Problem description: Please copy out the lines of the data below word for word, starting at the line with "family: Polygonaceae" and continuing up to and including the line with "collection date as typed: 19 Mar 2006".
┌─ Material shown
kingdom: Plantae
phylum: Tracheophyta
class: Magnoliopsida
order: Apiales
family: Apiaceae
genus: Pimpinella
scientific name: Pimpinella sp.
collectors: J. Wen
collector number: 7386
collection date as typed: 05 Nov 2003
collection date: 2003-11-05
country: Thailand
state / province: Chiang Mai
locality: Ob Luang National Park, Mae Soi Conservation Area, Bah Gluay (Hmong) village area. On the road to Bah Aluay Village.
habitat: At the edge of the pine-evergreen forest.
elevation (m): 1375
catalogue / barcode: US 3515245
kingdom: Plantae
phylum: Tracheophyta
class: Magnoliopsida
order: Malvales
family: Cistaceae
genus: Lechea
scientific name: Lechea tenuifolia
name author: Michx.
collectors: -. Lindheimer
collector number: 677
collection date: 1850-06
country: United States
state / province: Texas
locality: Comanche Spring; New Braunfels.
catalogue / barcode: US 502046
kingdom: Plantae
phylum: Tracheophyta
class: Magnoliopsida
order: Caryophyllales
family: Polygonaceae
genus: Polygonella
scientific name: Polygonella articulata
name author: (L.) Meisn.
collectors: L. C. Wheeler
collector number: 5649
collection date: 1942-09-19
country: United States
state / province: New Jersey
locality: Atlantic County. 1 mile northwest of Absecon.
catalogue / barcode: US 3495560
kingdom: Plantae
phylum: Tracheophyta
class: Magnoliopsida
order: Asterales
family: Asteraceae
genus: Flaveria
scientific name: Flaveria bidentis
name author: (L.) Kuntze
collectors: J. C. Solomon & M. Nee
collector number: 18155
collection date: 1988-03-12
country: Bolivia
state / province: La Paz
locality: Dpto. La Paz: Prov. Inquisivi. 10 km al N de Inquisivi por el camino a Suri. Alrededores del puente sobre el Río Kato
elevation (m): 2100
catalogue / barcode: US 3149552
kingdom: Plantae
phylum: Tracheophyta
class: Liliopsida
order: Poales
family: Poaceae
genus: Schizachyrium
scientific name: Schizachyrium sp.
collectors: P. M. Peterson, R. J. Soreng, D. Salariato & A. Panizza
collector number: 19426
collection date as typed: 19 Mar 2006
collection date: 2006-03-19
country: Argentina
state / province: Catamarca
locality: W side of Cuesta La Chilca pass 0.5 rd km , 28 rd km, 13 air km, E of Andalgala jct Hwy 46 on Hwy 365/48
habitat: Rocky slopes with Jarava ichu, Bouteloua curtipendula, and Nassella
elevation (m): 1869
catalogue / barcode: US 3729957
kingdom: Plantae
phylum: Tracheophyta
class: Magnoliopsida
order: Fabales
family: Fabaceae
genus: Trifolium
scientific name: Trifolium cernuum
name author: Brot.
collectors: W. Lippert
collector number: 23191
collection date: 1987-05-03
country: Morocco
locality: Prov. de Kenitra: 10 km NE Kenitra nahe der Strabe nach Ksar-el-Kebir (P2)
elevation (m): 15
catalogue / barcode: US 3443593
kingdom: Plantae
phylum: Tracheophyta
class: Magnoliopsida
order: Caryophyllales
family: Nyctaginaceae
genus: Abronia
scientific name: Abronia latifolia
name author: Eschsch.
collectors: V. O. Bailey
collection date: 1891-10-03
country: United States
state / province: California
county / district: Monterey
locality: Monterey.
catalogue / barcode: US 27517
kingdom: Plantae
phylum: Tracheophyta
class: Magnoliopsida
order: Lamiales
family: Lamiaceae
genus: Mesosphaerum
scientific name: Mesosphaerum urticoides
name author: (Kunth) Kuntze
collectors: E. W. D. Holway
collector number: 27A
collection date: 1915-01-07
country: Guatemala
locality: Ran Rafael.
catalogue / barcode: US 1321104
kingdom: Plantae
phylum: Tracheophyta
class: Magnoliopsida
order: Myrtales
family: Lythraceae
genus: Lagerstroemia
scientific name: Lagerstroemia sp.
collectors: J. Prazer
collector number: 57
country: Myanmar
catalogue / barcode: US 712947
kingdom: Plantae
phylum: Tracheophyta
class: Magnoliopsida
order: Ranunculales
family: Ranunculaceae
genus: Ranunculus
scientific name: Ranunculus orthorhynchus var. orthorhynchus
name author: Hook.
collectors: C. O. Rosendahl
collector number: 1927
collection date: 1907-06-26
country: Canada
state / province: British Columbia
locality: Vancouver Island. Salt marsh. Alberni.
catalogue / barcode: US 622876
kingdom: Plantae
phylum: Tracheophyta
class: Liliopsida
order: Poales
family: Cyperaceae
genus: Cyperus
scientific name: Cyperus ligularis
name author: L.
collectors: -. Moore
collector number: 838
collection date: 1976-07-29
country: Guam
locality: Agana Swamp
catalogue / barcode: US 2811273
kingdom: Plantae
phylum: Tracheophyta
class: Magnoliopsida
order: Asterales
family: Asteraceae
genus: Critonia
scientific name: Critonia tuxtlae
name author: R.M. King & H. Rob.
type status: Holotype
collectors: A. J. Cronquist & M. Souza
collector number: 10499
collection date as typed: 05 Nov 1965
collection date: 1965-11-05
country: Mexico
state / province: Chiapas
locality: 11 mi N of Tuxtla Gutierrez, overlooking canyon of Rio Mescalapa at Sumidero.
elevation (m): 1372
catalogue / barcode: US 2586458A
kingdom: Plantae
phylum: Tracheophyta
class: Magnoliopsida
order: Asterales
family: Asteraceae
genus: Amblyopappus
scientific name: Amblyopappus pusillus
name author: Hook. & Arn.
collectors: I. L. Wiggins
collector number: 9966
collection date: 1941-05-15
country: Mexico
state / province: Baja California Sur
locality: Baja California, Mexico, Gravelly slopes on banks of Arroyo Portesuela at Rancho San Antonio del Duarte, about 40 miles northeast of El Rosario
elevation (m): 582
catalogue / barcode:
└─
Solved problem:
family: Polygonaceae
genus: Polygonella
scientific name: Polygonella articulata
name author: (L.) Meisn.
collectors: L. C. Wheeler
collector number: 5649
collection date: 1942-09-19
country: United States
state / province: New Jersey
locality: Atlantic County. 1 mile northwest of Absecon.
catalogue / barcode: US 3495560
kingdom: Plantae
phylum: Tracheophyta
class: Magnoliopsida
order: Asterales
family: Asteraceae
genus: Flaveria
scientific name: Flaveria bidentis
name author: (L.) Kuntze
collectors: J. C. Solomon & M. Nee
collector number: 18155
collection date: 1988-03-12
country: Bolivia
state / province: La Paz
locality: Dpto. La Paz: Prov. Inquisivi. 10 km al N de Inquisivi por el camino a Suri. Alrededores del puente sobre el Río Kato
elevation (m): 2100
catalogue / barcode: US 3149552
kingdom: Plantae
phylum: Tracheophyta
class: Liliopsida
order: Poales
family: Poaceae
genus: Schizachyrium
scientific name: Schizachyrium sp.
collectors: P. M. Peterson, R. J. Soreng, D. Salariato & A. Panizza
collector number: 19426
collection date as typed: 19 Mar 2006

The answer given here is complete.